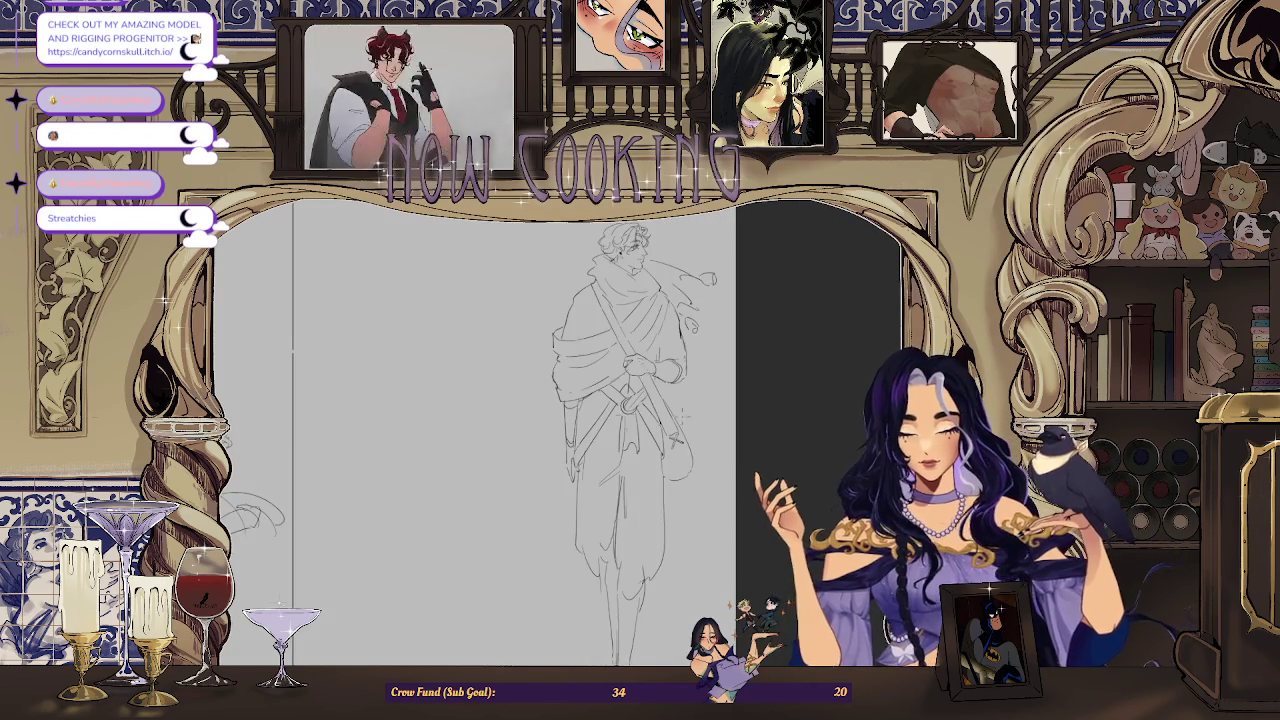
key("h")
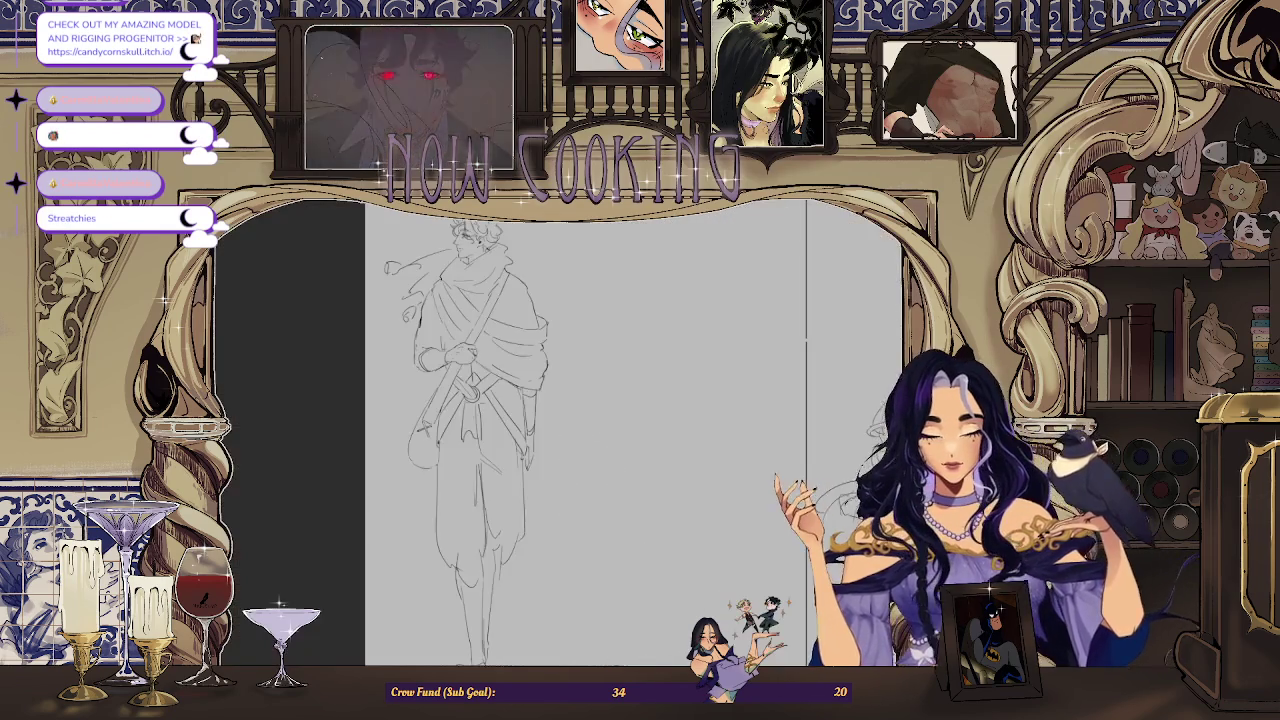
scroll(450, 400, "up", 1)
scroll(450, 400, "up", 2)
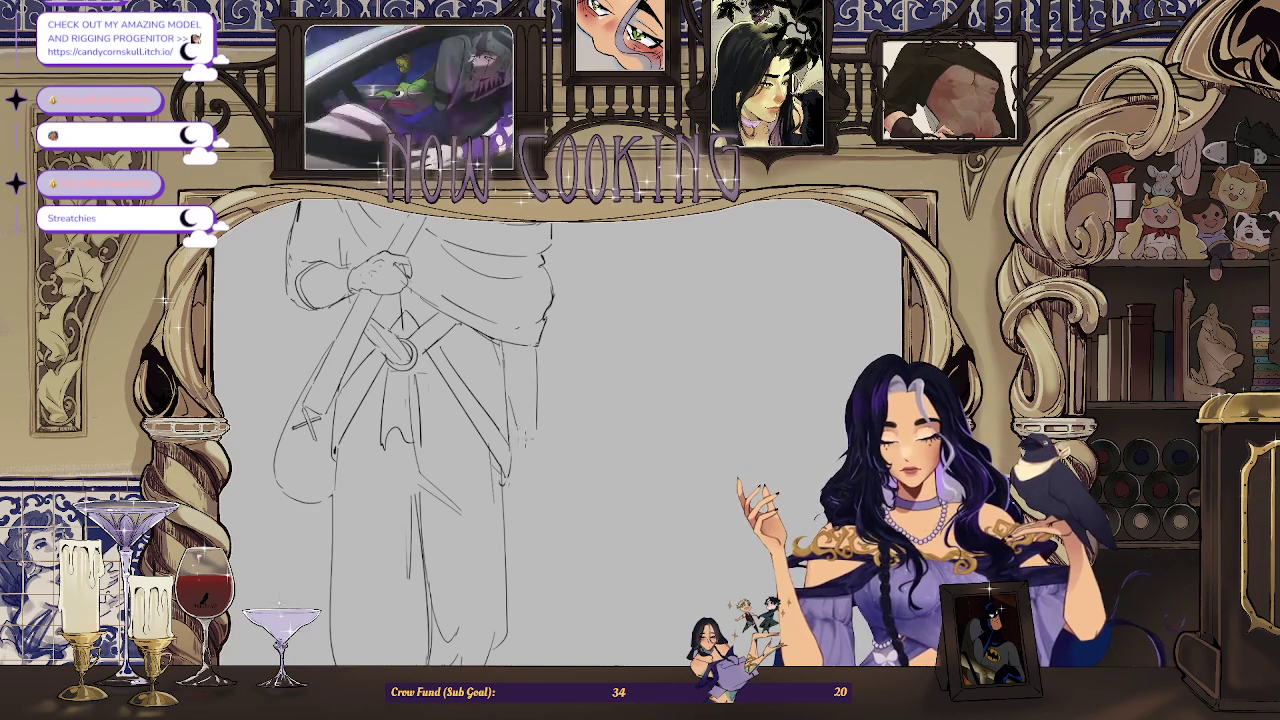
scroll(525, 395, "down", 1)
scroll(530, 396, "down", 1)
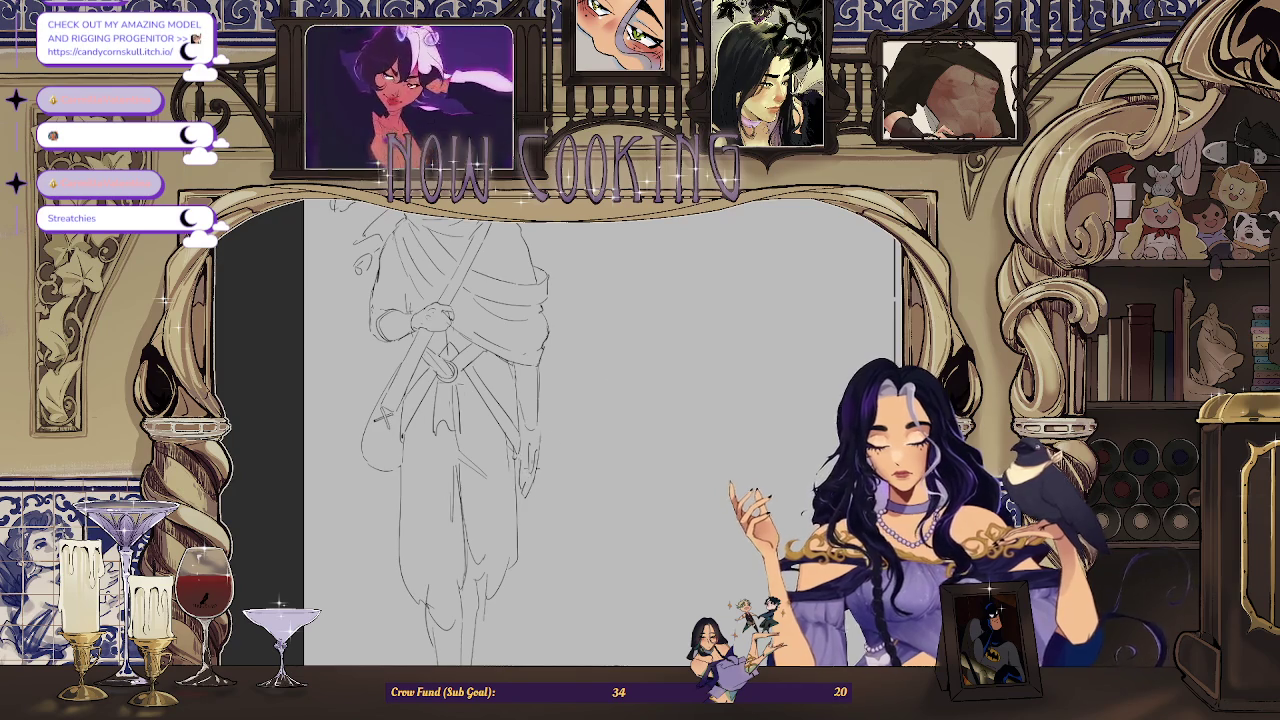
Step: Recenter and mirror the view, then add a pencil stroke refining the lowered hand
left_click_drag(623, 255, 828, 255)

=======

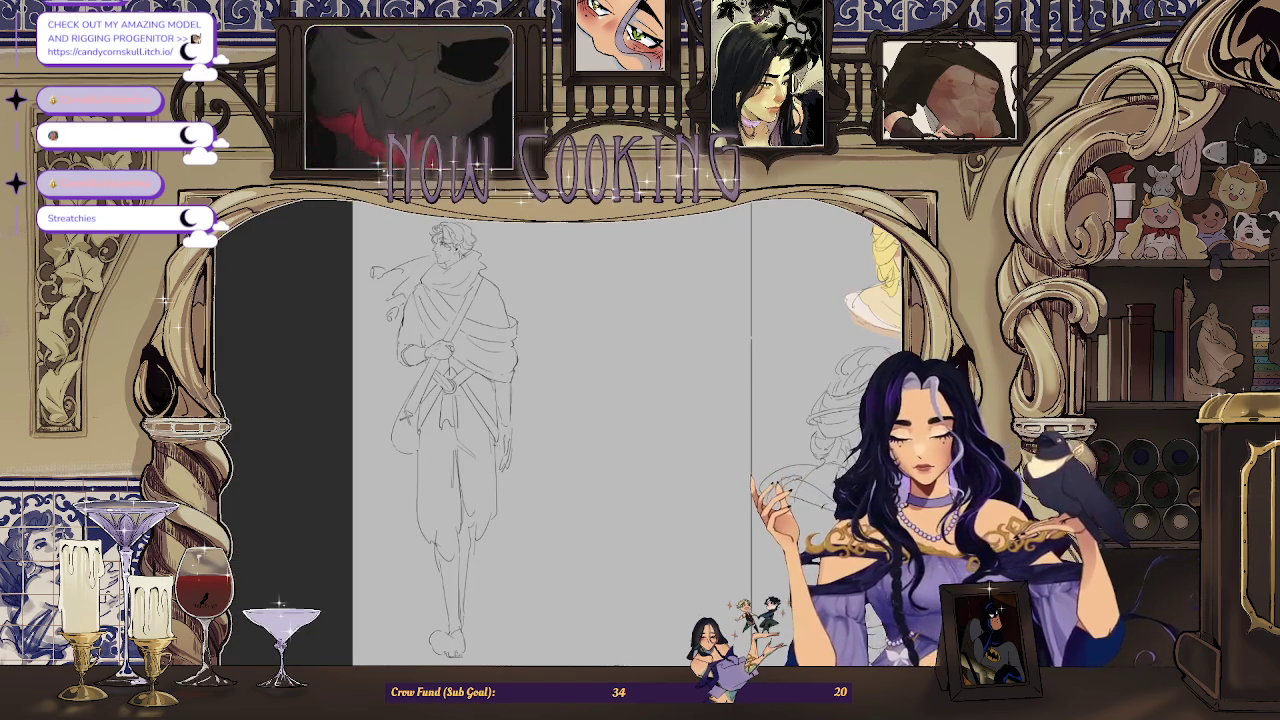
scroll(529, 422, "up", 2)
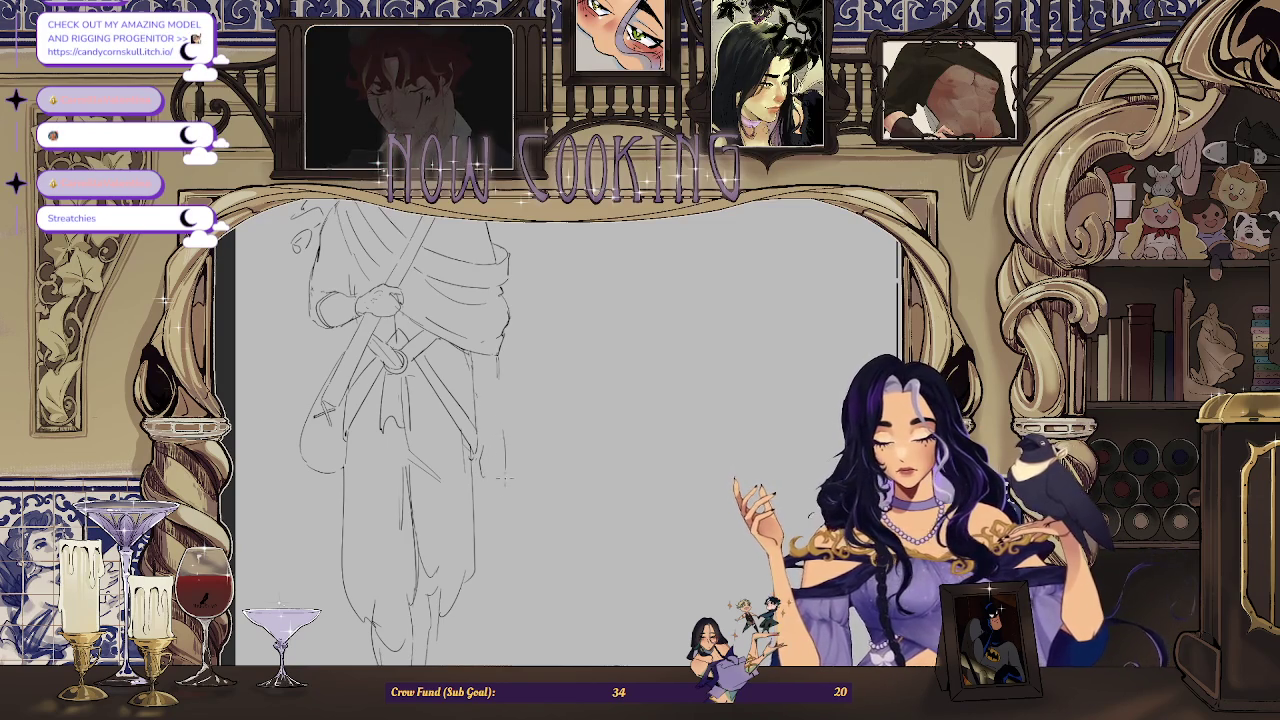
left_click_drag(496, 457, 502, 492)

=======

_EXERCISE AIM_:
Look above for the line with "Step: Recenter and" and the line with "left_click_drag(623, 255, 828, 255)", and reproduce exactly those two lines plus every line between, nothing more.

_ANSWER SPACE_:
Step: Recenter and mirror the view, then add a pencil stroke refining the lowered hand
left_click_drag(623, 255, 828, 255)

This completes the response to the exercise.